Originally I wrote this as a single rule. Then I realized that it would be possible to evade detection using HTTP response splitting, although I suppose that would be RTSP response splitting in this case. Response splitting is where an attacker sends the data in multiple packets with the PSH flag set on each packet. Because Snort rules operate on packets rather than flows, if this were built into a single rule and the attacker split the RTSP/ and Content-Type: .. into separate packets, it would never match.
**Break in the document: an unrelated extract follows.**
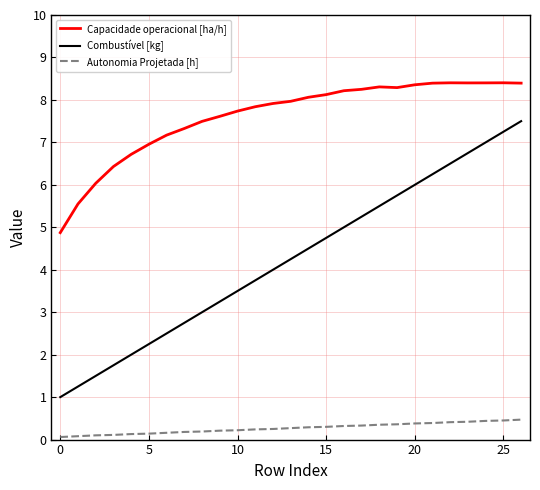

True or false: Capacidade operacional [ha/h] and Combustível [kg] cross at least once.

False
Instead I use two rules, and use the flowbits keyword to tie them together. flowbits can label flows so that later rules can match the same or subsequent packets. Check out this discussion for the best description I've see on using flowbits.
In the first rule I first check to see if is_proto_rtsp is set on the flow (if it is, no reason to run the content check). If it isn't and the content matches, we set is_proto_rtsp. We also use flowbits:noalert so that it only tags the flow and doesn't actually alert (we woudn't want to alert on every RTSP flow!) On the second rule, we check to see if is_proto_rtsp is set - if it isn't, we stop there. In other words, we only check for the content-type overflow if the flow matched the first rule.
I hope this helps. Please drop me some feedback if you have any questions or suggestions.